Qassim Khidhir : "Les journalistes d’Irak sont des personnes passionnées et très résilientes"
Journaliste au "Kurdistan Chronicle", Qassim Khidhir est depuis près de 20 ans passionné par ce métier si difficile à exercer en Irak. Lui qui affirme être arrivé « par chance » dans le journalisme, revient sur son parcours et les défis à relever par les reporters de son pays. Propos recueillis par Emmanuel de Solère Stintzy.
Pourquoi avoir choisi de vous spécialiser dans le développement des médias ?
A vrai dire, je n'avais pas vraiment planifié cela. J'étais un étudiant irakien et beaucoup de journalistes étrangers venaient dans mon université nous interroger sur la possibilité pour les USA d'envahir l'Irak. J'ai travaillé avec certains d'entre eux comme fixeur et je suis aussi devenu proche de plusieurs acteurs du développement des médias.
Sous Saddam (Hussein, chef de l'État de 1979 à 2003, chassé du pouvoir lors de l'offensive américano-britannique contre l'Irak, Ndlr), nous n'avions pas le choix. Je détestais alors notre télévision nationale qui ne parlait que de lui ! Après sa chute, les journalistes pouvaient écrire sur tous les sujets. Avoir le choix est si important... Contrairement à une idée assez répandue en Irak, nous ne pouvons pas juste dire : "Incha'Allah, voyons ce que le futur nous réserve." Nous devons faire remonter à la surface nos problèmes sociaux, politiques et économiques.
Quels sont, selon vous, les apports du projet Qarib pour les médias irakiens ?
Qarib est différent des autres projets médias pour lesquels j'ai travaillé avant, où tout était tracé à l'avance : seul un petit nombre de médias irakiens, toujours les mêmes, devaient juste appliquer ce qu'on leur disait... Avec CFI, nous avons visité beaucoup de médias dans tout le pays. Ceux-ci n'avaient reçu aucun argent jusque-là, mais ont beaucoup d'impacts localement. Avec eux, nous avons parlé des sujets qu'ils voulaient traiter, de leurs problèmes et de leurs besoins. Qarib apporte aux dix-huit médias indépendants sélectionnés de l'oxygène. Ces médias sont en effet en train de mourir, car ils n'ont en général pas accès aux informations, pas d’argent et pas de sécurité pour réaliser leur travail.

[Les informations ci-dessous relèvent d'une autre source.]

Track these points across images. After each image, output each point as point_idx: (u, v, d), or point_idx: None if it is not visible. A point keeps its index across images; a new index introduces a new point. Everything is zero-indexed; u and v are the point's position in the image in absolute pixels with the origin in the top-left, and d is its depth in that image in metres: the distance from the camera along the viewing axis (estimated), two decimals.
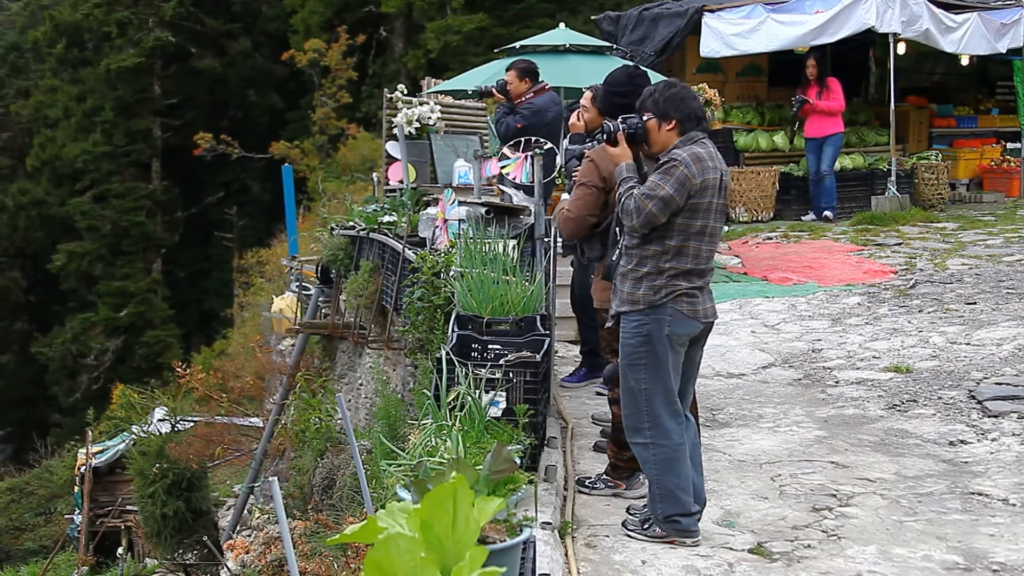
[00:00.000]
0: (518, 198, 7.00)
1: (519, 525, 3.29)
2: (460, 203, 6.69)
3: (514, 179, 7.34)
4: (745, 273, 10.69)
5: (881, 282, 9.90)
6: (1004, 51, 14.26)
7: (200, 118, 32.55)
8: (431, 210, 7.65)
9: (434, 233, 7.13)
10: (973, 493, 5.24)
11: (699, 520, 4.60)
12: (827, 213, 12.92)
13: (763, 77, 14.78)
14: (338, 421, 8.44)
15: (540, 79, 8.54)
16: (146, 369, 28.11)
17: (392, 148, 9.78)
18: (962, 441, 6.02)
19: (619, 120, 4.61)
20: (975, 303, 8.84)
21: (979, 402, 6.52)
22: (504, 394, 4.83)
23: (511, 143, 7.88)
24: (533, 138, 7.67)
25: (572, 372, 7.53)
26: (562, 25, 11.41)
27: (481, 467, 3.51)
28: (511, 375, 4.88)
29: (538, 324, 5.22)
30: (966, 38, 13.63)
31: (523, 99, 8.40)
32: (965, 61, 15.34)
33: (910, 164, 13.84)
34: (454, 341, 5.04)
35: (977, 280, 9.64)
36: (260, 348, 13.99)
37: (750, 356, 8.04)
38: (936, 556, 4.50)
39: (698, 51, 13.34)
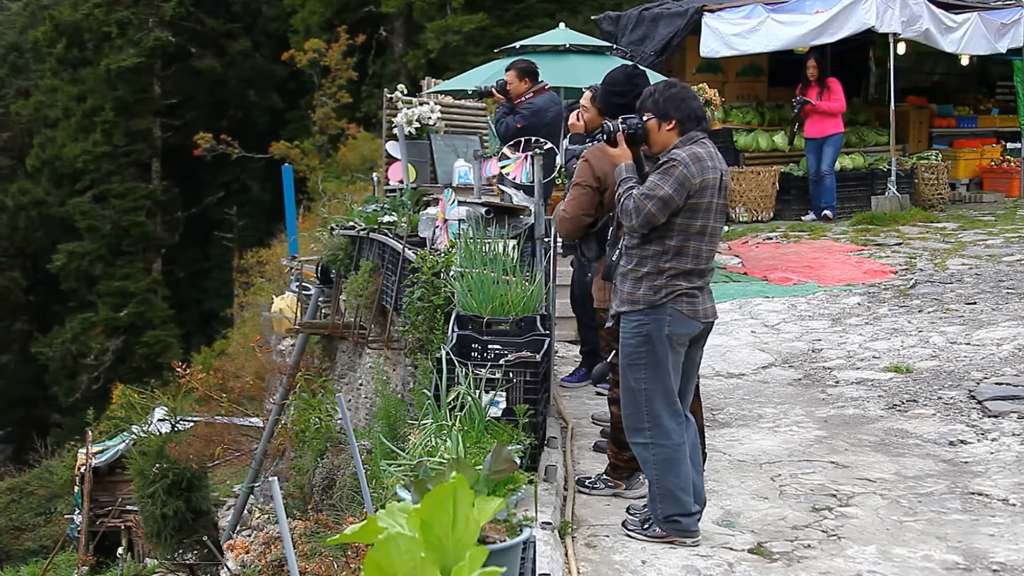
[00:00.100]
0: (518, 198, 7.00)
1: (519, 525, 3.29)
2: (460, 203, 6.69)
3: (514, 179, 7.34)
4: (745, 273, 10.69)
5: (881, 282, 9.90)
6: (1004, 51, 14.26)
7: (200, 118, 32.55)
8: (431, 210, 7.65)
9: (434, 233, 7.13)
10: (973, 493, 5.24)
11: (699, 520, 4.60)
12: (827, 213, 12.92)
13: (763, 77, 14.78)
14: (338, 421, 8.44)
15: (540, 79, 8.54)
16: (146, 369, 28.11)
17: (392, 148, 9.78)
18: (962, 441, 6.02)
19: (619, 120, 4.61)
20: (975, 303, 8.84)
21: (979, 402, 6.52)
22: (504, 394, 4.83)
23: (511, 143, 7.87)
24: (533, 138, 7.67)
25: (572, 372, 7.53)
26: (562, 25, 11.40)
27: (481, 467, 3.51)
28: (511, 375, 4.88)
29: (538, 324, 5.21)
30: (966, 38, 13.63)
31: (523, 99, 8.39)
32: (965, 61, 15.34)
33: (910, 164, 13.84)
34: (454, 341, 5.04)
35: (977, 280, 9.64)
36: (260, 348, 13.99)
37: (750, 356, 8.04)
38: (936, 556, 4.50)
39: (698, 51, 13.34)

En tant que coordinateur pour l'Irak, je vais organiser les prochaines activités, notamment encourager les médias à envoyer leurs productions dans le cadre d'un prix que nous allons lancer. Je vais aussi vérifier que le contenu éditorial des médias sélectionnés reste professionnel, équilibré, respectueux des minorités, conformément à leurs engagements.
À votre avis, à quels défis les personnes qui exercent le journalisme en Irak sont-elles confrontées aujourd’hui ?
Certaines sont assassinées, menacées... Les journalistes d’Irak ont beaucoup de difficultés, mais, passionnés, ils ont le journalisme dans le sang et sont très résilients. Le plus grand défi est d'appliquer la Constitution et les lois qui sont bonnes sur le papier et peuvent les protéger. Mais il y a aussi beaucoup de forces et de milices qui deviennent comme des « États » avec leurs propres lois, leurs propres drapeaux... C'est très dur pour les journalistes de travailler avec ces groupes.
Si je devais donner un conseil à mes collègues, je leur dirais : "Si vous décidez d'être journalistes, travaillez dur et soyez passionnés. Vous obtiendrez ainsi tout ce que vous voudrez ! Mais, restez uniquement journalistes professionnels, pas activistes ! En Irak, quand on mélange les deux, on se perd."